Data records:
******

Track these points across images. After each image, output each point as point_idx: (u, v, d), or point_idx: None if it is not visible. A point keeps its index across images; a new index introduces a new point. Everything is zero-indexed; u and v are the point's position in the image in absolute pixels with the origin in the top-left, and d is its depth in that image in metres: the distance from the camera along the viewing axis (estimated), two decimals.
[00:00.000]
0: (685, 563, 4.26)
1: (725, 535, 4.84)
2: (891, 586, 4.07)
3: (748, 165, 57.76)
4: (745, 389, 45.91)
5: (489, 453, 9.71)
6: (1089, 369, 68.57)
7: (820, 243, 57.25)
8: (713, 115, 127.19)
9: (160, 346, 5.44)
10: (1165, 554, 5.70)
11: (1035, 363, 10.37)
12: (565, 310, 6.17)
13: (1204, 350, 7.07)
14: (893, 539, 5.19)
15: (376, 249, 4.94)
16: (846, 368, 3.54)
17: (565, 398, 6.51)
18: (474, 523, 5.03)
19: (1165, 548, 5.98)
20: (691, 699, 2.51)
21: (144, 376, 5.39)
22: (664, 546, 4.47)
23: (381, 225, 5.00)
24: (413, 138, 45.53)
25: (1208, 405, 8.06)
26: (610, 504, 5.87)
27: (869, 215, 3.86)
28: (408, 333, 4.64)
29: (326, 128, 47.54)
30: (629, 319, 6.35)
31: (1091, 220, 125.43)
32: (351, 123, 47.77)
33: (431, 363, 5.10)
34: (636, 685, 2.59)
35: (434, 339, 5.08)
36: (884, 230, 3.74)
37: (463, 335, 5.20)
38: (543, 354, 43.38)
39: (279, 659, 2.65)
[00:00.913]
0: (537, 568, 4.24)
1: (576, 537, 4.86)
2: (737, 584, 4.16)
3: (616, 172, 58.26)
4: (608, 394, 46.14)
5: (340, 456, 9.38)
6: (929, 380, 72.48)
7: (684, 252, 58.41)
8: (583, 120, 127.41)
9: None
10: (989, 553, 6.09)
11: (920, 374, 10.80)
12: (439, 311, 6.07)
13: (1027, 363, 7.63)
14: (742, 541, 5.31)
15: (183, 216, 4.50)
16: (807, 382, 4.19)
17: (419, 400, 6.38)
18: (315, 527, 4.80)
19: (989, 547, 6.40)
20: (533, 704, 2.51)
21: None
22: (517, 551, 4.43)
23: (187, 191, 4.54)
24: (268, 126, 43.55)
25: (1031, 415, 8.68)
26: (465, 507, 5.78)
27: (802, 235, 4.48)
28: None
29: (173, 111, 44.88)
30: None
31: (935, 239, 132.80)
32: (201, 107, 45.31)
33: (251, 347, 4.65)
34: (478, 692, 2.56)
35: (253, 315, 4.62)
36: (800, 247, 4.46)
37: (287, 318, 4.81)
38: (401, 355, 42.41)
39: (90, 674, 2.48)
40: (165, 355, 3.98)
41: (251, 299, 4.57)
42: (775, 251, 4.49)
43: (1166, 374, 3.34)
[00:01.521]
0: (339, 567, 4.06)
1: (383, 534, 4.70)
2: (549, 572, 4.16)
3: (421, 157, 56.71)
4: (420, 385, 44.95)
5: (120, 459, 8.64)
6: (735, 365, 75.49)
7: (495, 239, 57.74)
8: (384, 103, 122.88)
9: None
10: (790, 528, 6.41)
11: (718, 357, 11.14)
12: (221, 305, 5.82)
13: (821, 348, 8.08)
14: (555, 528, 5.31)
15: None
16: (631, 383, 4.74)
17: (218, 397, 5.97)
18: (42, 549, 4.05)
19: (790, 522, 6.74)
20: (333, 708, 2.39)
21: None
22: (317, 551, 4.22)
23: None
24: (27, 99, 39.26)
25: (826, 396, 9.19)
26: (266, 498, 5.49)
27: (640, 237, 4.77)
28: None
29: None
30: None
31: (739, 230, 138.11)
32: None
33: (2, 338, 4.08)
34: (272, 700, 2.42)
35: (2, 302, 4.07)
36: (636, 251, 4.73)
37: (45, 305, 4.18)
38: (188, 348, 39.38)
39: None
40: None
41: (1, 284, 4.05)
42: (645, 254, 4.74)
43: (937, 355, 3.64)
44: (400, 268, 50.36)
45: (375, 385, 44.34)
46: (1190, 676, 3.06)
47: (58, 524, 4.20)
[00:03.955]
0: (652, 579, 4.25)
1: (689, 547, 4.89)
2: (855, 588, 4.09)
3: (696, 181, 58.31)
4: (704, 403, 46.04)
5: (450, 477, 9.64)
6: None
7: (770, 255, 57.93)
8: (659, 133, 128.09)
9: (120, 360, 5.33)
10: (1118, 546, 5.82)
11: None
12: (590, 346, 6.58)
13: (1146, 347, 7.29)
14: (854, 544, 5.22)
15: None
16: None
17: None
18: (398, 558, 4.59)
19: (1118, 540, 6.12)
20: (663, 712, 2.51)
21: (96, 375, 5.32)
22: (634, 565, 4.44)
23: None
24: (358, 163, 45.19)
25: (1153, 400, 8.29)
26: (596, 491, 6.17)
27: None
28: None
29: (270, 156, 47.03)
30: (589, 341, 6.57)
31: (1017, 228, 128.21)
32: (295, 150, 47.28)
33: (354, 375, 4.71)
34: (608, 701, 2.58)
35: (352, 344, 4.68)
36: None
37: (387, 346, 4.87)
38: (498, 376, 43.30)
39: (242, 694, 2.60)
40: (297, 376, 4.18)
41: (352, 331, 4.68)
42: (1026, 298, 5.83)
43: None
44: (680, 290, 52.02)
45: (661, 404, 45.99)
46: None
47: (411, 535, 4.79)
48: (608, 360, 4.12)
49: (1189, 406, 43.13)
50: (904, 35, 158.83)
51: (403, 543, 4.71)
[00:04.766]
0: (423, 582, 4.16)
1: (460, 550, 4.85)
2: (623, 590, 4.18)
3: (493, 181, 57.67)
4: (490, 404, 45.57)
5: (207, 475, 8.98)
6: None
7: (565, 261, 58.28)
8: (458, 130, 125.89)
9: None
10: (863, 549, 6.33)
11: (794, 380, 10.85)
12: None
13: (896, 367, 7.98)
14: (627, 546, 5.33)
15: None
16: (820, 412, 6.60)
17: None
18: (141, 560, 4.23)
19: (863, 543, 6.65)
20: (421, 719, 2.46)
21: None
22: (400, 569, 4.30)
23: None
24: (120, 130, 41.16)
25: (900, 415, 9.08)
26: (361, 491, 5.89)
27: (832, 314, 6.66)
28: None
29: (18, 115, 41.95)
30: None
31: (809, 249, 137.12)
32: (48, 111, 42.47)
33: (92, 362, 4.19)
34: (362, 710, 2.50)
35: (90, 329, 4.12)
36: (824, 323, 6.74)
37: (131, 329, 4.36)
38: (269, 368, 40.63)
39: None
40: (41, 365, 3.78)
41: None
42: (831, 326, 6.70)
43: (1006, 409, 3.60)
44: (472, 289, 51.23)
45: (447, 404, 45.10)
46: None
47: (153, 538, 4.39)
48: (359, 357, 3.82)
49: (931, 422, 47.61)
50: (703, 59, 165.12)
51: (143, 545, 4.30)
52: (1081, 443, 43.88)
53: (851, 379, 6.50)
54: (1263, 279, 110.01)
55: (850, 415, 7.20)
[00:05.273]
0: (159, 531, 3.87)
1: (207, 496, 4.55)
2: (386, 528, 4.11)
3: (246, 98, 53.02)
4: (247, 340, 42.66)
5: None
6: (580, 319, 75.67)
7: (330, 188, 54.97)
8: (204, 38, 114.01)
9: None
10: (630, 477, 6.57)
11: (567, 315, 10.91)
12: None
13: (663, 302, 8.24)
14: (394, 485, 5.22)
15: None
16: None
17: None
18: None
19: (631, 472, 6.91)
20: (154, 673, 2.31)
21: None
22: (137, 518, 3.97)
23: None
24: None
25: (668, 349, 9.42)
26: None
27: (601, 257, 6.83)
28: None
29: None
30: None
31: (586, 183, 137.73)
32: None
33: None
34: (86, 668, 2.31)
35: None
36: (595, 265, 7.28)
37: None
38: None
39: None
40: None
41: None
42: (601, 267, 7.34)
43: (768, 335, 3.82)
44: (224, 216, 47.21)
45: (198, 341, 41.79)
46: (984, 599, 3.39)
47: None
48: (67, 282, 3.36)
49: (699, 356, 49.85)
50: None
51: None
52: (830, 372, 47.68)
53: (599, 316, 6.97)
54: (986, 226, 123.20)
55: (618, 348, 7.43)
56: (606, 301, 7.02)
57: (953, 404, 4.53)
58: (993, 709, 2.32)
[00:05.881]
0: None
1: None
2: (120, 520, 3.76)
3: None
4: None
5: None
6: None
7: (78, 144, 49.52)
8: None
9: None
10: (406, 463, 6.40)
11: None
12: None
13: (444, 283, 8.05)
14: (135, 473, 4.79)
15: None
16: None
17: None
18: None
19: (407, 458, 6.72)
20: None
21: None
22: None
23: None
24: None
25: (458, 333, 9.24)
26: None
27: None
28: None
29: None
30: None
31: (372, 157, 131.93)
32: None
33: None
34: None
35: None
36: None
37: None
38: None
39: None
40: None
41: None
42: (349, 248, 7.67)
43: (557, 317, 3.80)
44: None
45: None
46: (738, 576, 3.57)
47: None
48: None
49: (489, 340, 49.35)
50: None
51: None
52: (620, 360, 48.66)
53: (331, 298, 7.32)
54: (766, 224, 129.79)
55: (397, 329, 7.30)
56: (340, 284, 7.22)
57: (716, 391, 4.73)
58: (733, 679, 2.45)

******

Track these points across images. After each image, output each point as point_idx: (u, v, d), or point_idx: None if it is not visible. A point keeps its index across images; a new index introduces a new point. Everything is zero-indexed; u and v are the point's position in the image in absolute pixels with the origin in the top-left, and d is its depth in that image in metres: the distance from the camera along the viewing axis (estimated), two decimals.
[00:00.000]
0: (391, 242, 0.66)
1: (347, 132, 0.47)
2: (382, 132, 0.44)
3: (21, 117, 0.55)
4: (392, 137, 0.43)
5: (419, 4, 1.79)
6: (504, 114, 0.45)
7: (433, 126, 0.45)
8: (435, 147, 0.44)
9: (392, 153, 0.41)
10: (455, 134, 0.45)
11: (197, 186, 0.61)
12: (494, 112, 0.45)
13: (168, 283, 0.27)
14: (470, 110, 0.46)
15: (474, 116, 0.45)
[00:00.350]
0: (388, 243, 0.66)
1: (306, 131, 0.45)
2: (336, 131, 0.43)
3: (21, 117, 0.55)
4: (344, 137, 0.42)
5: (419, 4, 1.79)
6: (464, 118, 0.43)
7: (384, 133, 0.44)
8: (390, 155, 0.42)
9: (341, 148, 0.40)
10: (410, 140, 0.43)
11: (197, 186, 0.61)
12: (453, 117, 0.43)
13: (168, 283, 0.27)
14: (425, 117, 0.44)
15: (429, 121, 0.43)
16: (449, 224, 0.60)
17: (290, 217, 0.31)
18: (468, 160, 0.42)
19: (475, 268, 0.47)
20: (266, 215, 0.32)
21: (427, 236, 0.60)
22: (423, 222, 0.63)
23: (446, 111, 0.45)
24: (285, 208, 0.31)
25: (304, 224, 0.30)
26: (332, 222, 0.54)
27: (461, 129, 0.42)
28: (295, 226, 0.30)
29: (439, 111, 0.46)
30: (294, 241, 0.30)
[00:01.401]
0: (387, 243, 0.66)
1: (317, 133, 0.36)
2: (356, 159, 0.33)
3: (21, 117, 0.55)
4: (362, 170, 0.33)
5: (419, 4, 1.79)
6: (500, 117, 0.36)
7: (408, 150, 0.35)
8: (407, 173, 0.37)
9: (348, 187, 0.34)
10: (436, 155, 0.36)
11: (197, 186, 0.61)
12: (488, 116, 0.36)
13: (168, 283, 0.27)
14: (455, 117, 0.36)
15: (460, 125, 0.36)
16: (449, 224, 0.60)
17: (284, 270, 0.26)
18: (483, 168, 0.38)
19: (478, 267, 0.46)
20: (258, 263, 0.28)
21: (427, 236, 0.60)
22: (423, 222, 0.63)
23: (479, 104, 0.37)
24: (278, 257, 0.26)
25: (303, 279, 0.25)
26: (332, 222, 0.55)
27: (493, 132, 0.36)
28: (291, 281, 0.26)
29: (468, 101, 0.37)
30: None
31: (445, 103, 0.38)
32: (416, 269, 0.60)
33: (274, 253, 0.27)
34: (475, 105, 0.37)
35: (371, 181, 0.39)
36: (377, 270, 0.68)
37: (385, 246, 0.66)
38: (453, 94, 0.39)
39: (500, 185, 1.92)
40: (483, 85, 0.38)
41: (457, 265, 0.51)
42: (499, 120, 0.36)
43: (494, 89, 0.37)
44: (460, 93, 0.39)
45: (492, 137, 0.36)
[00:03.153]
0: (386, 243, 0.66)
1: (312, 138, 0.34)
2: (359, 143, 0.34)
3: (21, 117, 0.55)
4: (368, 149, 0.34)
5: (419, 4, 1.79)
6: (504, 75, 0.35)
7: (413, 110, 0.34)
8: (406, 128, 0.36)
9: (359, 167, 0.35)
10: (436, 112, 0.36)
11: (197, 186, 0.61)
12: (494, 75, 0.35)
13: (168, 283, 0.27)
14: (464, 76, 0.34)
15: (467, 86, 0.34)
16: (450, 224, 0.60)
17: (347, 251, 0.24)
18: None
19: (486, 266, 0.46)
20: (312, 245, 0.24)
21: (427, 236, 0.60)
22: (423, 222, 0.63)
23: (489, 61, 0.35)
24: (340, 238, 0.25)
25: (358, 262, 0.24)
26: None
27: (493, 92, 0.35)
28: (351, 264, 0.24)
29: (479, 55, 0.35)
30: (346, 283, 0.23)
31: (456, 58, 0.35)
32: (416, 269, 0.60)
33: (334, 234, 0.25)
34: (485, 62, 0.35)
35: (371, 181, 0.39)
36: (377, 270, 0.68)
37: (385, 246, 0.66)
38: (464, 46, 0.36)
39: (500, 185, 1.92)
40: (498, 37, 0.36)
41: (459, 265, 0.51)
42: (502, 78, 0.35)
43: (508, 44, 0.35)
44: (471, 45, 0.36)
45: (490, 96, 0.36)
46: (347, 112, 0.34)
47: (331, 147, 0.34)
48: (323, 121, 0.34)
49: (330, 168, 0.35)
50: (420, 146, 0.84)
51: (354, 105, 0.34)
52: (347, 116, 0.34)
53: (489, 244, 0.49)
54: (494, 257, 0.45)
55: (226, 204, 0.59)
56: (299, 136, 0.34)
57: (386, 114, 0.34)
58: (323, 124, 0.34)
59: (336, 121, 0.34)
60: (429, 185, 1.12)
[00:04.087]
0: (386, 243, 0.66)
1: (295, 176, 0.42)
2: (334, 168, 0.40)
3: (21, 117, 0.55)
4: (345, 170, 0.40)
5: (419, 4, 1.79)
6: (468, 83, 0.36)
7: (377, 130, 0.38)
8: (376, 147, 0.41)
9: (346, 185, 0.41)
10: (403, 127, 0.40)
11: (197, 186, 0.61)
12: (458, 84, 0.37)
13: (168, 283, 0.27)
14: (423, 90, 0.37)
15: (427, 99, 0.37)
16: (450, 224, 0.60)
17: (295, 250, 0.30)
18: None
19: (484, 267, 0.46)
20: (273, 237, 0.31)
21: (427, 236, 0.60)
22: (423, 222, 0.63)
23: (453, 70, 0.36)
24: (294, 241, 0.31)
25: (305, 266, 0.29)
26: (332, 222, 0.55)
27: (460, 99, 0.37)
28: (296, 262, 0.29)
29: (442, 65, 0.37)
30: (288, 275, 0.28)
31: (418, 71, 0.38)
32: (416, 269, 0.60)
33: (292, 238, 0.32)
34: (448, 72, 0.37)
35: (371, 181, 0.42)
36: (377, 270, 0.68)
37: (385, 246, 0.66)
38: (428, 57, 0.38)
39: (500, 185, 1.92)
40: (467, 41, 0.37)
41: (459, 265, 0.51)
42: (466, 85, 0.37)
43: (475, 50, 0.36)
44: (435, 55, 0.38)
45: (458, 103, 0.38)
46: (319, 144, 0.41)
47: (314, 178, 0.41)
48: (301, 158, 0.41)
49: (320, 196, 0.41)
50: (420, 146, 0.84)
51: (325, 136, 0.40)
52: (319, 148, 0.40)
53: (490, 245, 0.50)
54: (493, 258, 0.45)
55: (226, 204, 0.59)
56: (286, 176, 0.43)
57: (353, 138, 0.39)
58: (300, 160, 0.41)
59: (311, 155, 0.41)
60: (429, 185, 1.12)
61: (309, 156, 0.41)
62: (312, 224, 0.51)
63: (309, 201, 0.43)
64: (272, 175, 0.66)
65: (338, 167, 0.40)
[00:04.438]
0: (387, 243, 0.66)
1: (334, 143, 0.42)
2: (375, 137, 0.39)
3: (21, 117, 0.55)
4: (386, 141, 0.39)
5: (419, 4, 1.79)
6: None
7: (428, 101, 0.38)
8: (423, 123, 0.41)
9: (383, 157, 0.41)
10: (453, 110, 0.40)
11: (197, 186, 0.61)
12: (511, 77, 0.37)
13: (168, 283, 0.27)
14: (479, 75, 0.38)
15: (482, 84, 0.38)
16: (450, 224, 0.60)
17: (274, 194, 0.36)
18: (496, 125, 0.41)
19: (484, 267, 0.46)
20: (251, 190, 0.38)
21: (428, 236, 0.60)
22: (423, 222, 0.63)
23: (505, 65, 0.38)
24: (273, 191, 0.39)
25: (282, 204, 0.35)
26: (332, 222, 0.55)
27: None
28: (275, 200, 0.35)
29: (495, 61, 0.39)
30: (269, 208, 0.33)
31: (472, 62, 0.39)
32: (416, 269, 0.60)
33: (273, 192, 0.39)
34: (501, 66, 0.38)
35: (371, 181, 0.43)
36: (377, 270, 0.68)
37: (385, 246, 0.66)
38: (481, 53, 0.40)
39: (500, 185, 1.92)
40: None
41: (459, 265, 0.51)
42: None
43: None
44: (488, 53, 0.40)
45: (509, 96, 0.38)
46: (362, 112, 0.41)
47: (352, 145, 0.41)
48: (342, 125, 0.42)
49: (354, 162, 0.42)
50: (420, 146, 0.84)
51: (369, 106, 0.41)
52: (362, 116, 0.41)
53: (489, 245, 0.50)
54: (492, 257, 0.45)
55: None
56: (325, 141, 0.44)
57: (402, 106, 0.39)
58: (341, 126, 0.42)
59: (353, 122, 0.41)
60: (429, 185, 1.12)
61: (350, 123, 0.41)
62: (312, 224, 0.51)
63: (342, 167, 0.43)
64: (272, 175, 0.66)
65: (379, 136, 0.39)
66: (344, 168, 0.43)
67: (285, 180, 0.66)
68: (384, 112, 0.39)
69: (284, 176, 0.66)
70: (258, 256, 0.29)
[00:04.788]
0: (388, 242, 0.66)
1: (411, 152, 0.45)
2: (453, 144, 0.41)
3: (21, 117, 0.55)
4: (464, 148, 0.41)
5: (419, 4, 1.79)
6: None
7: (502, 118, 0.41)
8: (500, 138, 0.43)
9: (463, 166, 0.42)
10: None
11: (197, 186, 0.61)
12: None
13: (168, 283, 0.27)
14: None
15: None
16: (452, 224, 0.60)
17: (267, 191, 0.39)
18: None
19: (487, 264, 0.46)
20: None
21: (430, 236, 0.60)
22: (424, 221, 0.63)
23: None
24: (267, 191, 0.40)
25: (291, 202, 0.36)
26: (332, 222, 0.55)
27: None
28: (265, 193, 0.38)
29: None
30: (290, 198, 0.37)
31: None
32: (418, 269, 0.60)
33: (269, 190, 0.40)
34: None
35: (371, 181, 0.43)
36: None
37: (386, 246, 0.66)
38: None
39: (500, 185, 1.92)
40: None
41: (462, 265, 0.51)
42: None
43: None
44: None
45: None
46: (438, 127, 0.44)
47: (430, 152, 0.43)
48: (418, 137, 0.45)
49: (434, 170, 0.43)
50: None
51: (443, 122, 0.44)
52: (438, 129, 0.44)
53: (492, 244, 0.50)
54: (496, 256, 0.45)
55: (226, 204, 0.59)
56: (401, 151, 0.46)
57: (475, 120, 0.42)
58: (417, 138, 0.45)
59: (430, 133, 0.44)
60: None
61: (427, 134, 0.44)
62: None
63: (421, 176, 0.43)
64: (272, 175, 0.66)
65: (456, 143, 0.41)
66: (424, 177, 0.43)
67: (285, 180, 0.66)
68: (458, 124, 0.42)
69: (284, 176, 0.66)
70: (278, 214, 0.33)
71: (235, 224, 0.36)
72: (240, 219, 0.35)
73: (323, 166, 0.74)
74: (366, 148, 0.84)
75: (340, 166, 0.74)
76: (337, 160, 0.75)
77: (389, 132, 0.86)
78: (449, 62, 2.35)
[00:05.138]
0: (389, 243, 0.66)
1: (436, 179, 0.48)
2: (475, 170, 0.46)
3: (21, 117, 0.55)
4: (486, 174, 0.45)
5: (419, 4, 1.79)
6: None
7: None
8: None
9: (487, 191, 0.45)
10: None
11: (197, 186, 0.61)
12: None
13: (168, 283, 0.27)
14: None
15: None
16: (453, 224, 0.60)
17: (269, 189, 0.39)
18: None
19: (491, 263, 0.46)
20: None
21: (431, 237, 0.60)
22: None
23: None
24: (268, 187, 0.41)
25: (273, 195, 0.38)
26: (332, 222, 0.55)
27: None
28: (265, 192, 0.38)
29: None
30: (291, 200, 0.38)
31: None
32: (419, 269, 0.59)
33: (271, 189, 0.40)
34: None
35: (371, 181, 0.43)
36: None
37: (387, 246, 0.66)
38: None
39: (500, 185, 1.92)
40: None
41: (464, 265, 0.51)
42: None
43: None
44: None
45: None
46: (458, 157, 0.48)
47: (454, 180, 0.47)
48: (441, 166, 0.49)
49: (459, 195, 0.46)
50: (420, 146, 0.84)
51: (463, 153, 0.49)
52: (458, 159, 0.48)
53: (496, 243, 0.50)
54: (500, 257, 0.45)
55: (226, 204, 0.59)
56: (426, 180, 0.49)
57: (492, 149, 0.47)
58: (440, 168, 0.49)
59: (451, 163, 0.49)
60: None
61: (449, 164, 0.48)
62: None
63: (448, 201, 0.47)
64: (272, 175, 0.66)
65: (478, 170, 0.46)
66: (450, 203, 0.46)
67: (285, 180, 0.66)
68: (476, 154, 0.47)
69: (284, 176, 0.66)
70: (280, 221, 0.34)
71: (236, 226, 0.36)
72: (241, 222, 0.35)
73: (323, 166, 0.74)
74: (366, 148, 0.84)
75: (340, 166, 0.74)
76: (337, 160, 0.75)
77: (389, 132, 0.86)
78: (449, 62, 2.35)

******

▶ [Requirement]: Retype the portion of the data above that starts on the line with "33: (274, 253, 0.27)" and finishes on the line with "51: (354, 105, 0.34)", including both of those lines.

▶ [Response to this exercise]:
33: (274, 253, 0.27)
34: (475, 105, 0.37)
35: (371, 181, 0.39)
36: (377, 270, 0.68)
37: (385, 246, 0.66)
38: (453, 94, 0.39)
39: (500, 185, 1.92)
40: (483, 85, 0.38)
41: (457, 265, 0.51)
42: (499, 120, 0.36)
43: (494, 89, 0.37)
44: (460, 93, 0.39)
45: (492, 137, 0.36)
[00:03.153]
0: (386, 243, 0.66)
1: (312, 138, 0.34)
2: (359, 143, 0.34)
3: (21, 117, 0.55)
4: (368, 149, 0.34)
5: (419, 4, 1.79)
6: (504, 75, 0.35)
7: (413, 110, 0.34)
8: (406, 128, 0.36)
9: (359, 167, 0.35)
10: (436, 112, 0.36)
11: (197, 186, 0.61)
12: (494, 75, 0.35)
13: (168, 283, 0.27)
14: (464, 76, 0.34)
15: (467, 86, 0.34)
16: (450, 224, 0.60)
17: (347, 251, 0.24)
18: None
19: (486, 266, 0.46)
20: (312, 245, 0.24)
21: (427, 236, 0.60)
22: (423, 222, 0.63)
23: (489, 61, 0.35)
24: (340, 238, 0.25)
25: (358, 262, 0.24)
26: None
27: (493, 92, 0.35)
28: (351, 264, 0.24)
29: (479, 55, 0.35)
30: (346, 283, 0.23)
31: (456, 58, 0.35)
32: (416, 269, 0.60)
33: (334, 234, 0.25)
34: (485, 62, 0.35)
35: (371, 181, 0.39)
36: (377, 270, 0.68)
37: (385, 246, 0.66)
38: (464, 46, 0.36)
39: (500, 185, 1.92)
40: (498, 37, 0.36)
41: (459, 265, 0.51)
42: (502, 78, 0.35)
43: (508, 44, 0.35)
44: (471, 45, 0.36)
45: (490, 96, 0.36)
46: (347, 112, 0.34)
47: (331, 147, 0.34)
48: (323, 121, 0.34)
49: (330, 168, 0.35)
50: (420, 146, 0.84)
51: (354, 105, 0.34)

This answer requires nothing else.